# How long should they have to wait for their pictures?



## electroniclady (Mar 20, 2012)

What is the length of time that you take to edit/post process and deliver proofs or disk? That is, how much time do you give yourself and promise your clients delivery of their pictures after the photo shoot? I typically allow at most 2 weeks. I work another full time job in addition to my photography work and want to give myself ample time to spend on editing/post processing if necessary.

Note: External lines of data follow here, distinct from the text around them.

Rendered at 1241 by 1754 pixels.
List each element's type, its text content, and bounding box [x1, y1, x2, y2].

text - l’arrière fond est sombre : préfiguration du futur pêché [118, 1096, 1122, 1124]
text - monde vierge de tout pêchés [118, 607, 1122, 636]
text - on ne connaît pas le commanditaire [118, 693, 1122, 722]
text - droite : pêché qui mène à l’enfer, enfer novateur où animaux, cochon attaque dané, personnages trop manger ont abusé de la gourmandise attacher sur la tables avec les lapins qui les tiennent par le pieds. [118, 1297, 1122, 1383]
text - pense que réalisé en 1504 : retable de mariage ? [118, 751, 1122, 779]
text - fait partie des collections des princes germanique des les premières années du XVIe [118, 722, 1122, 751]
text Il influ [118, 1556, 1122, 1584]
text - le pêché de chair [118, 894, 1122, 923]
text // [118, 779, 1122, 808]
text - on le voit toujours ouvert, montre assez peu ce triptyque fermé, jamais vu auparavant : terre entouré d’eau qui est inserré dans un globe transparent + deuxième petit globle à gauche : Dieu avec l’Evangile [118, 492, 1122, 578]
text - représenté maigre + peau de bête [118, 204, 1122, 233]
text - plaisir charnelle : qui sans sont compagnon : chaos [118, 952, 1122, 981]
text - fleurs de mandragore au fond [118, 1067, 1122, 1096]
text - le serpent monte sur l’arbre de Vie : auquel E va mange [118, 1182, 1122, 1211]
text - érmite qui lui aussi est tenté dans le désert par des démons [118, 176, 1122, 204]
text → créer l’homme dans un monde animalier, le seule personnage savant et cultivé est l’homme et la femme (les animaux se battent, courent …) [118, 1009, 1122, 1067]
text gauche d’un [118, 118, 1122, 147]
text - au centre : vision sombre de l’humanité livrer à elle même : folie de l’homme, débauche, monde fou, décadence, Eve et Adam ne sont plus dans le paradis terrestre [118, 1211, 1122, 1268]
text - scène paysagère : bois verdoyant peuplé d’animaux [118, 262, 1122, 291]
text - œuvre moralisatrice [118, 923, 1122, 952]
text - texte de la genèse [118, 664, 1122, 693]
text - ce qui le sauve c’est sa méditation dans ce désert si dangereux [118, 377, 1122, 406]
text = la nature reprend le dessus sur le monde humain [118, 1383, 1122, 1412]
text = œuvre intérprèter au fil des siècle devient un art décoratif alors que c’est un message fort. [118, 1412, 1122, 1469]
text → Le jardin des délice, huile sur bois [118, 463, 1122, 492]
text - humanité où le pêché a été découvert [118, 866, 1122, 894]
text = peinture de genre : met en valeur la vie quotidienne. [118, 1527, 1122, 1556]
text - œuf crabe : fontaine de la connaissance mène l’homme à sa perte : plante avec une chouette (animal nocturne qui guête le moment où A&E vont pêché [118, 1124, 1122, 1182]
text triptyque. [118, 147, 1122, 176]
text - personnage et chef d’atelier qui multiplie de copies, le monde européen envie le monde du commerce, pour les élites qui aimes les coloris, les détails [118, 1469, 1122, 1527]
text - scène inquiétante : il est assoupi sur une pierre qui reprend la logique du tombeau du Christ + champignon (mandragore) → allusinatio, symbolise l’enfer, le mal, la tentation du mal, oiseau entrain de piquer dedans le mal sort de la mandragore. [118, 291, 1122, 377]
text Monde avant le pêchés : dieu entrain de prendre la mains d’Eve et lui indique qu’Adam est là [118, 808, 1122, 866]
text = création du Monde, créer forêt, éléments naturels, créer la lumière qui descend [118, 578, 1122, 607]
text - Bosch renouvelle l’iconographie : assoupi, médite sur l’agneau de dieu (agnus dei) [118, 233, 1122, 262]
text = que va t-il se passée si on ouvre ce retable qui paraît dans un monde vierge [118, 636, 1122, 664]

But I wonder if this is much too long to ask clients to wait.


----------



## tirediron (Mar 20, 2012)

Are you talking about a proof gallery or final prints/files?  I usually try and have a proof gallery up in about two weeks, but tell clients "two to three".  For final prints a two week turn-around is VERY quick.  I tell clients six-eight weeks and usually try to have them done in four, but I like breathing room.


----------



## Big Mike (Mar 20, 2012)

I know several very good professional photographers who's turn-around time is terrible.  Month....not weeks. 

The problem is that most wedding/portrait photographers are small businesses.  They do most of the work themselves...and when they are busy shooting, they don't have a lot of time to spend editing.  That's probably a good problem to have because being behind the camera is where you make money, and sitting in front of the computer isn't.  But at some point, it's going to bite you (them) in the butt.

I was attending a seminar on the business of photography and the speaker was talking about the time issues with photographers.  He said that as the business owner and (main) photographer, you time should be worth $50-$100 per hour.  So if you're spending most of your time in front of the computer, when you could be behind the camera, you are loosing money.  The solution is to outsource anything that isn't worth your time.  So if you can hire someone to do the post processing, and pay them $15-$25/hr, you are still going to be ahead.  Not to mention that you'll have more time to yourself (family etc.)  

I've seen several photographers work themselves into this situation.  They work really hard to get their business going.  They book a whole bunch of wedding/portraits and everything is great.  But when the busy season hits...they get swamped with work and the backlog of editing in the 'to do' pile, keeps getting bigger and bigger until it looks like they're never catch up.  This typically makes them stressed out and burned out...which doesn't help for getting things done any faster.  This drives many of them out of business altogether, others have to limit how many jobs they take for the next season etc.  

So, my point is...many photographers have a fairly long turn-around time, and if you can get it done in a couple weeks, that is usually going to be good enough for most clients.  Of course, I'm assuming that we're talking about weddings & portraits.  If we are talking about commercial/editorial photography, turn around time may have to be hours, not days or weeks.


----------



## KmH (Mar 20, 2012)

electroniclady said:


> What is the length of time that you take to edit/post process and deliver proofs or disk? That is, how much time do you give yourself and promise your clients delivery of their pictures after the photo shoot? I typically allow at most 2 weeks. I work another full time job in addition to my photography work and want to give myself ample time to spend on editing/post processing if necessary. But I wonder if this is much too long to ask clients to wait.


Retail, commercial, or editorial?


----------



## electroniclady (Mar 20, 2012)

Retail -- it portrait photography that I'm referring to.  The replies have been very helpful.  My two week turnaround is what works for me, but I was wondering what the industry norm is.


----------



## imagemaker46 (Mar 20, 2012)

All depends on how busy you are, how good you are at editing, how efficient you are,  and how many images you are working with. I turn photos around depending on the client, anywhere between an hour and two weeks. Generally it's a few days for up to 500 final keeps.


----------



## Tony S (Mar 20, 2012)

Usually two weeks but I have gone as far as 30 days when I see on my schedule that my workload is going to be up.  It's pretty easy to stay in those time frames now that I won't do weddings any more.


----------



## CCericola (Mar 20, 2012)

If I had to guess I would say the average is 2 weeks. But I have no statistical data to back that up. I have seen some established studios turn over wedding proofs in a few days only because they pay a staff of people (Admin, Sales, Retouchers, etc...) In reality, I think the idea of 24 hour pictures gives the customer the perception that you are just another cookie cutter photographer like the Mall studios and Department stores. I think 2 weeks is a respectable amount of time. (just my opinion) and you can always offer rush services.


----------